For Shanahan, the hardest thing about Flight 800 was that most of the bodies were relatively whole. “Intactness bothers me much more than the lack of it,” he says. The sorts of things most of us can’t imagine seeing or coping with—severed hands, legs, scraps of flesh—Shanahan is more comfortable with. “That way, it’s just tissue. You can put yourself in that frame of mind and get on with your job.” It’s gory, but not sad. Gore you get used to. Shattered lives you don’t. Shanahan does what the pathologists do. “They focus on the parts, not the person. During the autopsy, they’ll be describing the eyes, then the mouth. You don’t stand back and say, ‘This is a person who is the father of four.’ It’s the only way you can emotionally survive.”

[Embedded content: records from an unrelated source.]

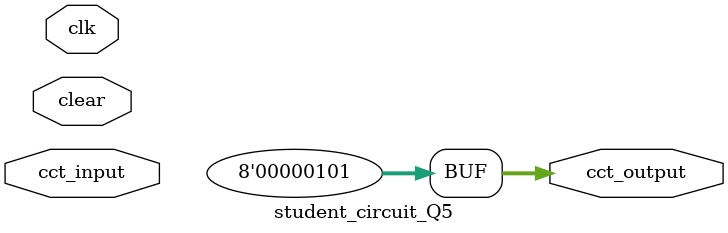
<source format=sv>
module student_circuit_Q5 (
	input wire        clk,
	input wire        clear,
	input wire  [7:0] cct_input,
	output reg  [7:0] cct_output
);

always @ *
	cct_output  = 8'H5;

endmodule

</source>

Ironically, intactness is one of the most useful clues in determining whether a bomb has gone off. We are on page 16 of the report, Heading 4.7: Body Fragmentation. “People very close to an explosion come apart,” Shanahan says to me quietly. Dennis has a way of talking about these things that seems neither patronizingly euphemistic nor offensively graphic. Had there been a bomb in the cabin of Flight 800, Shanahan would have found a cluster of “highly fragmented bodies” corresponding to the seats nearest the explosion. In fact, most of the bodies were primarily intact, a fact quickly gleaned by noting their body fragmentation code. To simplify the work of people like Shanahan who must analyze large numbers of reports, medical examiners often use color codes. On Flight 800, for instance, people ended up either Green (body intact), Yellow (crushed head or the loss of one extremity), Blue (loss of 2 extremities with or without crushed head), or Red (loss of 3 or more extremities or complete transection of body).